### PASSAGE TO READ
>>>
On Ruby and ꝩduЯ, or
How Scary are Trojan Source Attacks

https://www.sw.it.aoyama.ac.jp/2023/pub/RubyꝩduЯ/

Ruby Kaigi 2023, Matsumoto City, Japan, May 12, 2023

Martin J. DÜRST (マーティンと呼んでください)

duerst@it.aoyama.ac.jp, Aoyama Gakuin University

Ruby Programming Language

© 2023 Martin J. Dürst, Aoyama Gakuin University

Abstract

A bit over a year ago, the Trojan Source attacks (https://trojansource.codes) created quite a bit of a scare. This talk looks at what has already been done, and what can and should be done, for Ruby.

Ruby has embraced Unicode in the form of UTF-8 for source code so that identifiers as well as comments can use non-ASCII characters. This can be very convenient but also may be dangerous.

We will explain the dangers: Bidirectional attacks can use special Unicode formatting characters to regroup source text so that it looks like it does something, but actually does something else. Homoglyph attacks can use lookalike characters to confuse code reviewers. Invisible characters and special spaces can be even more difficult to detect.

Remedies include better Ruby parsing, new checks to editors, IDEs, and code management sites such as github, and stronger linters such as Rubocop. We will discuss what has already been done, what still needs to be done, and how to use the various tools together.
<<<
### TASK REQUIREMENTS
1. Reproduce the part of the Ruby talk abstract above that opens with the words containing "Ruby has embraced" and closes with "difficult to detect.".
2. In the Ruby talk abstract, what do homoglyph attacks use to confuse code reviewers?

### DATASET EXCERPT
>>>
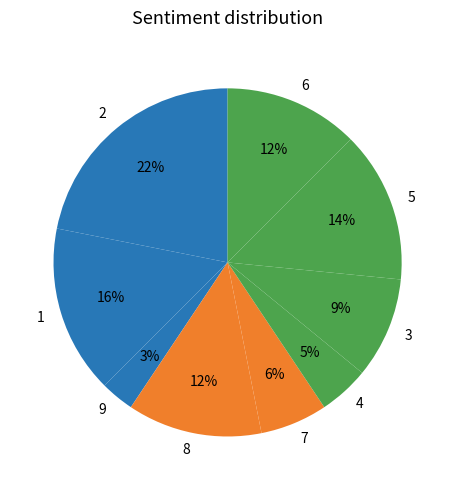

How many segments does this pie chart have?

9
<<<
### TASK ANSWERS
1.
Ruby has embraced Unicode in the form of UTF-8 for source code so that identifiers as well as comments can use non-ASCII characters. This can be very convenient but also may be dangerous.

We will explain the dangers: Bidirectional attacks can use special Unicode formatting characters to regroup source text so that it looks like it does something, but actually does something else. Homoglyph attacks can use lookalike characters to confuse code reviewers. Invisible characters and special spaces can be even more difficult to detect.

2. Lookalike characters.